Hi
I have problem with the fuzzy match tools. I'm trying to use fuzzy match for names, examples as below:
| A | B |
| ASMAYATI ABDULAZIM | ASMAYATI BINTI ABDULAZIM |
| AZIZANG BIN IBRAHIM | AZIZANG IBRAHIM |
| CANDAY LOH FOONG MANG | LOH FOONG MANG |
However current settings, pick up wrongly for example like below:
Current setting Match threshold 90% with match style: Name
| C | D |
| CHIAH YUN CHING | CHIA SHYAN CHING |
| LOKE HENG FATTY | LEE CHONG FATTY |
| NURA ALIYANA BINTI MOHAMMADAD | NURA LIYANA BINTI MUHAMADAD |
| WUN PEI KENG | WUN PEI KANG |
Is there a way to fix this?
Hi @alkafalhas - I don't believe this is achievable on the level that you described. The problem is that something that you describe as a "wrong" match is objectively a better match. I tried different Match Functions and "wrongs" always tend to have a better matching score:
I'd recommend to look at other features in your data set or on the process holistically to achieve a desired outcome. Less elegant idea would be to create a table of exceptions and use it to remove "wrongs" from the workflow before Fuzzy Matching.

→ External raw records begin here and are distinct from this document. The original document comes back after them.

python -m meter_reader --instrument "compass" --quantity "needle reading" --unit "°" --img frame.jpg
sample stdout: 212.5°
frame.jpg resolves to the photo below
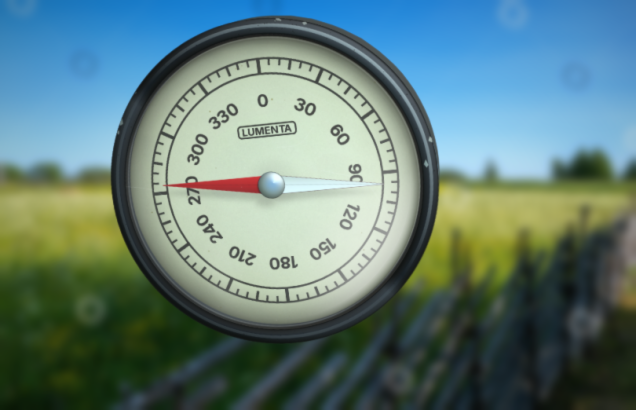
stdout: 275°
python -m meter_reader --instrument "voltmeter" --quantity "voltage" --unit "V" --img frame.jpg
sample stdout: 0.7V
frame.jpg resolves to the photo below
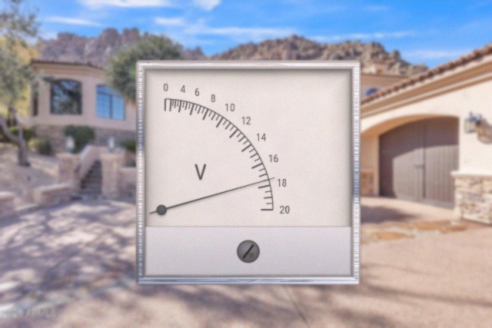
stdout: 17.5V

have you considered parsing out the name into components and then trying a fuzzy match? I think the way it searches it gives equal weight to variation at different point in the name - however, as you've pointed out differing sections of the name may be more important. In your case, you'd probably want a 100% match on "last name" and differing levels of fuzzy match on the other parts.